Benjamin Coriat Tout d’abord, je me suis récemment rendu en Chine. Les Chinois sont passionnés par la question des communs. Leur situation antérieure relevait d’un régime de propriété collective totale. Or, ils sont en train d’évoluer vers des régimes de propriété exclusive. L’idée d’une formule intermédiaire entre ces deux extrêmes les intéresse très fortement. Les communs ont été d’ailleurs développés à plus forte raison dans l’agriculture chinoise.
Ensuite, les Creative Commons relèvent de modèles juridiques. En matière de propriété artistique, le modèle des Creative Commons permet aux auteurs d’indiquer ce qui est légal ou non. Par exemple, un auteur peut accepter que son œuvre soit reproduite, sauf à des fins commerciales. Cela permet de garantir la diffusion de l’œuvre et d’interdire à quiconque de l’exploiter à des fins commerciales à l’insu de l’auteur. De nombreux jeunes créateurs désireux de se faire connaître prennent part à des Creative Commons.

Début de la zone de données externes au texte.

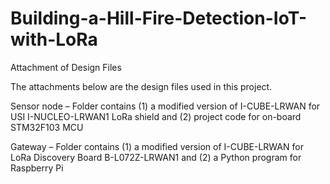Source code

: # Building-a-Hill-Fire-Detection-IoT-with-LoRa
Attachment of Design Files

The attachments below are the design files used in this project.


Sensor node – Folder contains 
(1) a modified version of I-CUBE-LRWAN for USI I-NUCLEO-LRWAN1 LoRa shield and 
(2) project code for on-board STM32F103 MCU

Gateway – Folder contains 
(1) a modified version of I-CUBE-LRWAN for LoRa Discovery Board B-L072Z-LRWAN1 and 
(2) a Python program for Raspberry Pi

De la salle Certaines marques de biotechnologie disposent d’un droit de propriété industrielle et représentent l’image de la société. Cette dimension est importante. En effet, les droits s’exercent autour du produit et de l’innovation.
Par ailleurs, un des objectifs inhérents à la création de droits de propriété intellectuelle correspond au fait de promouvoir l’innovation. Un équilibre entre les communs et l’exclusivisme doit être établi. Les communs prennent une importance croissante. Il est alors important d’insister sur la notion de dérivé. Les droits de propriété et d’exclusivité doivent s’exercer sur les produits innovants. L’affaire Myriad Genetics a permis de faire évoluer le domaine de la brevetabilité des gènes aux États-Unis. En effet, l’arrêt Myriad implique que les méthodes de diagnostic ne soient plus brevetables, ce qui pose un réel problème économique. Un tel système peut avoir pour effet de freiner l’innovation dans le domaine du diagnostic.

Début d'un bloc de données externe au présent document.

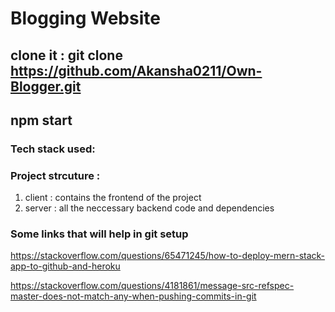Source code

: # Blogging Website

## clone it : git clone https://github.com/Akansha0211/Own-Blogger.git

## npm start

### Tech stack used:

### Project strcuture :

1. client : contains the frontend of the project
2. server : all the neccessary backend code and dependencies

### Some links that will help in git setup

https://stackoverflow.com/questions/65471245/how-to-deploy-mern-stack-app-to-github-and-heroku

https://stackoverflow.com/questions/4181861/message-src-refspec-master-does-not-match-any-when-pushing-commits-in-git
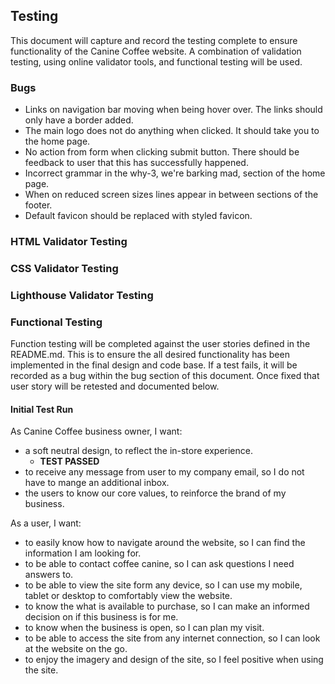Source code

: ## Testing
This document will capture and record the testing complete to ensure functionality of the Canine Coffee website.  A combination of validation testing, using online validator tools, and functional testing will be used.
### Bugs
- Links on navigation bar moving when being hover over. The links should only have a border added. 
- The main logo does not do anything when clicked. It should take you to the home page. 
- No action from form when clicking submit button. There should be feedback to user that this has successfully happened. 
- Incorrect grammar in the why-3, we're barking mad, section of the home page.
- When on reduced screen sizes lines appear in between sections of the footer.
- Default favicon should be replaced with styled favicon.

### HTML Validator Testing

### CSS Validator Testing

### Lighthouse Validator Testing

### Functional Testing

Function testing will be completed against the user stories defined in the README.md. This is to ensure the all desired functionality has been implemented in the final design and code base. If a test fails, it will be recorded as a bug within the bug section of this document. Once fixed that user story will be retested and documented below. 

#### Initial Test Run

As Canine Coffee business owner, I want:
- a soft neutral design, to reflect the in-store experience.
    - **TEST PASSED**
- to receive any message from user to my company email, so I do not have to mange an additional inbox.
- the users to know our core values, to reinforce the brand of my business.

As a user, I want: 
- to easily know how to navigate around the website, so I can find the information I am looking for.
- to be able to contact coffee canine, so I can ask questions I need answers to.
- to be able to view the site form any device, so I can use my mobile, tablet or desktop to comfortably view the website.
- to know the what is available to purchase, so I can make an informed decision on if this business is for me.
- to know when the business is open, so I can plan my visit.
- to be able to access the site from any internet connection, so I can look at the website on the go.
- to enjoy the imagery and design of the site, so I feel positive when using the site.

De la salle Une évolution peut également être remarquée dans le domaine de la biologie moléculaire. Pensez-vous que les recherches en amont relatives au gène BRCA1 vont favoriser l’apparition des communs ? Si oui, s’agira-t-il alors de communs multipolaires ? Des groupes de communs rivaux ne sont-ils pas en passe de se constituer ?
Dominique Stoppa-Lyonnet Des communs s’établissent au niveau de la génération des connaissances. Il est possible de s’interroger quant à la durée de vie des plates-formes de biotechnologie. Une réflexion a été initiée au niveau français afin de répondre à cette question. De nouvelles machines sont en train d’apparaître. L’analyse bio-informatique sera à l’avenir rendue plus facile.